Japan has a unique working culture that values hard working attitudes and politeness, both of which are traditionally ingrained in the minds of Japanese people for centuries. Unlike the west, many Japanese people are expected to dedicate so much of their time and effort to their work, and participate in social parties with their boss and co-workers. You are also expected to be very respectful and courteous not only to your clients and customers, but also to your boss and fellow colleagues. Although many expats find it hard to understand, a strong sense of conformity is expected in the office.
Aside from the work culture and ethics, here are some things you should know about while you are employed at a Japanese firm. Many employers tend to take advantage of their employees, even ignoring their basic rights. However, if they ever do this to you, you have every right to object to it, or discuss with the local authorities. Therefore, it is important that you understand the basic laws that are meant to protect every worker.
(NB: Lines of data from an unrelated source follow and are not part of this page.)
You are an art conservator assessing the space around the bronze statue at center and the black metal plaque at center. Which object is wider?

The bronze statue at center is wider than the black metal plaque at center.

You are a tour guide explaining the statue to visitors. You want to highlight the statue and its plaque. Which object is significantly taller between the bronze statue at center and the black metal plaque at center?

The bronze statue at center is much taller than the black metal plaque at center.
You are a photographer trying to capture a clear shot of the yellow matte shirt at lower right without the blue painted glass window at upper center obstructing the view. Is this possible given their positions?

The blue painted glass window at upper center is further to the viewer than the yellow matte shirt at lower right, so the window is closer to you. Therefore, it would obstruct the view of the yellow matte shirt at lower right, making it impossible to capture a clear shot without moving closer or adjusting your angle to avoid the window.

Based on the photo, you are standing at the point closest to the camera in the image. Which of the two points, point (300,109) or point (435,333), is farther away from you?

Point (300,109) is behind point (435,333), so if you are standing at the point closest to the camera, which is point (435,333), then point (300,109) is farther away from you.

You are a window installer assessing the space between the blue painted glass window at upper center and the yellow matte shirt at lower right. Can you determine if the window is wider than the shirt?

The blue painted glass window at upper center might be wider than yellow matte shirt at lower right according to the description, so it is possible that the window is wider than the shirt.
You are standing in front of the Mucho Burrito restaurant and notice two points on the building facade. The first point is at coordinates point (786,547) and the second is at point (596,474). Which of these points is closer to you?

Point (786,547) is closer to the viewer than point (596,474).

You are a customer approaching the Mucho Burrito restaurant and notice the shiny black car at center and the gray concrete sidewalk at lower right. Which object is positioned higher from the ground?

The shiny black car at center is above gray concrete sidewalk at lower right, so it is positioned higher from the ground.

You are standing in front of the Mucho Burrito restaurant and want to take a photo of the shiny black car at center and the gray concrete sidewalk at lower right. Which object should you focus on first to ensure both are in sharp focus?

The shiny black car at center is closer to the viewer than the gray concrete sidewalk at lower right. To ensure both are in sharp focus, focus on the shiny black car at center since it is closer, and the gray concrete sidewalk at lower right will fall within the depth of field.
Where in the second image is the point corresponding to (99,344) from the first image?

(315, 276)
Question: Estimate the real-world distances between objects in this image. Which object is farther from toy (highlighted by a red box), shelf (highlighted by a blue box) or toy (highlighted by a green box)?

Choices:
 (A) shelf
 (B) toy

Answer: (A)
Working overtime is prevalent in Japanese offices. Certain employees work dangerously long hours with very little time to sleep. It has become a serious problem that the government has changed to laws to restrict working hours. Some employers don’t pay any overtime, or pay you a fixed amount regardless of how much you work. Of course this is illegal. If you are aware that your employer doesn’t pay you for overtime, record any overtime that you did until you resign. You should also consult your local Labor Standard Inspection office, whose link I’ll provide below. Depending on the circumstances, your employer will be forced to pay for any unpaid overtime.
Health care and pension
Your employer is required to enroll in health care and pension for all of its employees. Health care covers private medical fees ranging from common cold to dental treatments. You only pay 30% of the entire medical fees. Pension is paid monthly until you reach the age of retirement. But whether you plan to retire in Japan or not, it will still be deducted from your salary, along with your health care premium. If you have a spouse that works at home, he or she should also be covered by your health insurance. Roughly 18 to 19% of the premium is deducted from your monthly salary.
Aside from health care and pension, you are covered with employment insurance, which provides financial support in case you are laid off or wish to resign. A small sum is deducted from your salary every month. If you resign for personal reasons, you will be given 90 days worth of benefit. If you are laid off, you can receive benefits for a longer period. And due to COVID-19, all recipients who currently receive the benefit is entitled to an additional 60 days. In order to continue receiving the benefit every month, you must file a monthly report showing that you are actively seeking a job.
Also, Japan has passed a law allowing dads to take paternity leave. Dads can go on leave for up to 6 months and receive 67% of their original salary. As Japanese society struggles for gender equality in the office, and help families raise children, this is great news for both moms and dads alike. But as Japanese society still frowns upon men taking paternal leave, not so many people are willing to discuss it with their employer. Read one of our past articles for more details; https://smart-relocate.com/en/2020/07/10/11912/
Last and not least….
Many workers in Japan live through harsh working conditions, and don’t notice that their basic rights are being violated. But this is because most people don’t know about these laws. However, if you feel you are being treated unfairly, you can consult your local Labor Standard Inspection Office, as mentioned earlier. They provide support in many languages.
Furthermore, if you are supporting a family with only your income, you are eligible for tax breaks and should discuss this with your employer. Raising a family can be a financial burden, and there are many kinds of benefits that you are entitled to use. We hope you can make the best out of your life here in Japan.